President and ConsultantData Infoworks, Inc., Sunnyvale, CA
Bayesian Multiple Comparisons Using Dirichlet Process Priors
The problem of multiple comparisons is considered from a Bayesian viewpoint. The criterion of posterior probabilities of hypotheses is proposed as a decision making tool. The family of Dirichlet process priors is applied in the form of baseline prior/likelihood combinations, to obtain posterior probabilities for different hypotheses. The baseline prior/likelihood combinations considered here are beta/binomial, normal/inverted gamma with equal and unequal variances on treatment means.
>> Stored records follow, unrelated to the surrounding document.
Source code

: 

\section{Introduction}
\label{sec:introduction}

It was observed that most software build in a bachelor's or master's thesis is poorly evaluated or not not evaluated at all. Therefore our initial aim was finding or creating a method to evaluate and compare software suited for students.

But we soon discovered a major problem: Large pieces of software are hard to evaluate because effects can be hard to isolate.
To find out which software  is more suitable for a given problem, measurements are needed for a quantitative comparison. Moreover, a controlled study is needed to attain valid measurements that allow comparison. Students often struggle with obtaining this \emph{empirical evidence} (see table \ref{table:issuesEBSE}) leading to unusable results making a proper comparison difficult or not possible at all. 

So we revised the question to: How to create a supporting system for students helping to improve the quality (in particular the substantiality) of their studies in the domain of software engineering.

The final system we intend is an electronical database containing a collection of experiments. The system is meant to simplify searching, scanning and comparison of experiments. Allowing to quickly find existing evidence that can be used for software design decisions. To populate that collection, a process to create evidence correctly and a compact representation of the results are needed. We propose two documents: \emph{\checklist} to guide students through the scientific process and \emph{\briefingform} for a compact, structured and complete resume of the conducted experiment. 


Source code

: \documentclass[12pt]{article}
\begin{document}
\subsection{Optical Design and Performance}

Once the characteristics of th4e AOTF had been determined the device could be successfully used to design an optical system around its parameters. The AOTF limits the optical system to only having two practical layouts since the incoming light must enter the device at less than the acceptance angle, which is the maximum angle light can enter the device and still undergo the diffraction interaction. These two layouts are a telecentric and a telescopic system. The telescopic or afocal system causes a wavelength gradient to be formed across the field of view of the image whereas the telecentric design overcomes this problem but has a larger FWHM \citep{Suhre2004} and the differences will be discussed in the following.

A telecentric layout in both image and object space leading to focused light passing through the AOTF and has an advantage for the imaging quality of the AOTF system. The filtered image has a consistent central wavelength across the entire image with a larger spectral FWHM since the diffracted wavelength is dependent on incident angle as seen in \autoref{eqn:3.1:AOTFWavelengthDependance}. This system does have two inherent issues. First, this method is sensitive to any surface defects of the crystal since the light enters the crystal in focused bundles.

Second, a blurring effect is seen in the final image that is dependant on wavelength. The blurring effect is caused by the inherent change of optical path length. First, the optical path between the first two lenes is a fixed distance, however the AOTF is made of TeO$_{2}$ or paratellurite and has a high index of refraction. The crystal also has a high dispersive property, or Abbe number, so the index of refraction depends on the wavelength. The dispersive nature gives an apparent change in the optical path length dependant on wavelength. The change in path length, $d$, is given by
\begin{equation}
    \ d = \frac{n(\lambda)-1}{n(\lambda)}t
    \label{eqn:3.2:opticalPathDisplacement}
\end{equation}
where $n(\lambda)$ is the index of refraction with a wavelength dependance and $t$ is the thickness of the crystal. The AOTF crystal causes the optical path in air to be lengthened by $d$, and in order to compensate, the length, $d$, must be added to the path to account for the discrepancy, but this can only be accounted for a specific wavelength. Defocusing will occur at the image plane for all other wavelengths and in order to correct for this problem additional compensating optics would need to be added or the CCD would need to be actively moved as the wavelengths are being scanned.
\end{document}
The analytical intractability of the solution is alleviated by using a sampling based algorithm, called Gibbs sampling. The posterior probabilities of the hypotheses are easily obtained as a by-product in evaluating the marginal posterior distributions of the parameters. The prior probabilities of the hypotheses depend directly on the concentration parameter of the Dirichlet process prior. A method for eliciting values for the concentration parameter, along with the necessary software, is introduced. The power of the proposed procedure is compared with that of Duncan's multiple range test. For certain choices of the concentration parameter and posterior probabilities of equality for a pair of means, the proposed procedure is shown to have higher power than Duncan's test. Examples are discussed for all three baseline prior/likelihood combinations, which also serve as demonstrations for typical analyses of data under the proposed procedure. The procedure is then extended to include covariables.